Mother effer... I just started a Picasa account tonight to load the photos in a public album.

I see the pics but I'm assuming thats because I have permission to view it.


----------



## Dave 330i (Jan 4, 2002)

flickr is what I use. I love it. Here is my "most public" account. http://www.flickr.com/photos/wasserball/ With exceptions, pictures were taken with el cheapo Canon PowerShot A550.


----------



## bkmk5 (Feb 19, 2008)

Did this work? I uploaded to webshots.


----------



## chicagofan00 (Feb 10, 2008)

Still seeing just a question mark.


----------



## veightkiller (Jun 23, 2007)

wow! the first shot is amazing! makes me miss the beach again


----------



## The Otherside (Jun 30, 2009)

Did you photochop them all.


----------



## The Otherside (Jun 30, 2009)

The first ones ****ing demons!


----------



## bkmk5 (Feb 19, 2008)

http://good-times.webshots.com/photo/2564683930064625913NeqvVn?vhost=good-times
Try the link above. I feel like a degenerate that I cant upload a full size image.

I used Lightroom2 to add contrast, sharpening, WB and to crop the picture. The original image is perfect too, just didnt follow the rule of thirds so I cropped it. I dont like to touch up photos TOO much.


----------



## The Otherside (Jun 30, 2009)

Copping is the best invention ever. Lol. Their Photo stock quality!! Beautiful pics.


----------



## bkmk5 (Feb 19, 2008)

The Otherside said:


> Copping is the best invention ever. Lol. Their Photo stock quality!! Beautiful pics.


Thanks, did the link work?


----------



## The Otherside (Jun 30, 2009)

It wont work on my government computer


----------



## BMW_GAL (Apr 7, 2009)

Awesome pictures :thumbup:


----------



## chicagofan00 (Feb 10, 2008)

bkmk5 said:


> Thanks, did the link work?


The link worked.


----------



## sakura (May 17, 2009)

absolutely beautiful! ~ stunning!


----------

EXERCISES TO COMPLETE –
1: Extract from the forum thread the passage between "Mother effer... I" and "(Jan 4, 2002)", inclusive, word for word.
2: Answer these questions from the forum thread:
(a) With which camera does Dave 330i say the pictures on his flickr account were taken, with exceptions?
(b) To which site did bkmk5 upload the photos?
(c) Which program did bkmk5 use to add contrast, sharpening and WB and to crop the picture?

(Stored items)

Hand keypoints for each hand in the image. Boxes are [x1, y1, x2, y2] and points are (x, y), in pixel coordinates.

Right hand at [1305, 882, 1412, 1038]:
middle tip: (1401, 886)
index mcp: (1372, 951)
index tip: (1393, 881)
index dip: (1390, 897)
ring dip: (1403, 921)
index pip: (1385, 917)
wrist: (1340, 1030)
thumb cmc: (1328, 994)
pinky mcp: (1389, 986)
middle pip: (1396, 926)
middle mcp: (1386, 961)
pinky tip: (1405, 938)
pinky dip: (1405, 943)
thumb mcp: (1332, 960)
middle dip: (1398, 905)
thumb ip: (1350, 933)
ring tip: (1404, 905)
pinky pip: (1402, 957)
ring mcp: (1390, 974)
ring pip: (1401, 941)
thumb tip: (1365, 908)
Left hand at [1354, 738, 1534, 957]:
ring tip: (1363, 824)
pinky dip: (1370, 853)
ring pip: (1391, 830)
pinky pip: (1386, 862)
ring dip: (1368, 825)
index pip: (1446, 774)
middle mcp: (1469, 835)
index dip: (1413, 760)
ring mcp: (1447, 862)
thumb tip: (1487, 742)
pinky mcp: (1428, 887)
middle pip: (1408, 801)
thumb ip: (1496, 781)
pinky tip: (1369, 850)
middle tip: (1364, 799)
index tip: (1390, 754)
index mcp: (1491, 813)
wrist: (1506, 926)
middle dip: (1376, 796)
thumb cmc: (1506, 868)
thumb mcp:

RESULTS FOR THE EXERCISE –
1:
Mother effer... I just started a Picasa account tonight to load the photos in a public album.

I see the pics but I'm assuming thats because I have permission to view it.


----------



## Dave 330i (Jan 4, 2002)

2:
(a) A Canon PowerShot A550
(b) Webshots
(c) Lightroom2